The Ruffed Grouse (Bonasa umbellus) is a medium-sized game bird found in the forests of North America. Also known as the "partridge" in some regions, it is a popular game bird among hunters.
Ruffed Grouse are typically 16-19 inches in length and weigh from 14.1 to 34.5 ounces. They have a brownish-gray plumage with black and white barring on their wings and tail. The male Ruffed Grouse has a distinctive ruff of feathers on its neck and a dark tail with a wide, dark band near the end.

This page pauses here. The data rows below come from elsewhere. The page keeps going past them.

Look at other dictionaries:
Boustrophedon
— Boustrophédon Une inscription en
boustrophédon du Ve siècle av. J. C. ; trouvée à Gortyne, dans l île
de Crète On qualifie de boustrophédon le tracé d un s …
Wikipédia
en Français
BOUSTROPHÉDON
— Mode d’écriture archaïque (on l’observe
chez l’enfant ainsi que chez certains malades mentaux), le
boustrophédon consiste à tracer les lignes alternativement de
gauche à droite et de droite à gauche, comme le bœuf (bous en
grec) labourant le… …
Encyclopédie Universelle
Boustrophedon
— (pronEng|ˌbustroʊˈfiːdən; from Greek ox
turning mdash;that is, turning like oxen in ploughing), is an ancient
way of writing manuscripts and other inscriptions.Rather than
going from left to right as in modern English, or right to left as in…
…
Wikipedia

These birds are primarily found in deciduous and mixed forests across Canada and the United States. They are most commonly found at low to mid-elevations and prefer habitats with open forest understories, where they can feed on a variety of plants, fruits, and insects.
One of the most fascinating things about the Ruffed Grouse is their drumming display. During the breeding season (typically March to May), male grouse will establish their territories and attempt to attract females by drumming on a log or other hard surface. The drumming sound is created by the grouse rapidly beating their wings against the air, causing a low-frequency thump. The drumming is so loud that it can be heard up to a quarter-mile away!
While Ruffed Grouse populations are generally stable, they can be impacted by habitat loss and fragmentation, particularly due to logging and development. These birds are also preyed upon by a variety of predators, including hawks, owls, and mammals such as coyotes and foxes.
Overall, the Ruffed Grouse is a fascinating and iconic bird of North America's forests. Its unique behaviors and striking appearance make it a beloved species among bird enthusiasts and hunters alike.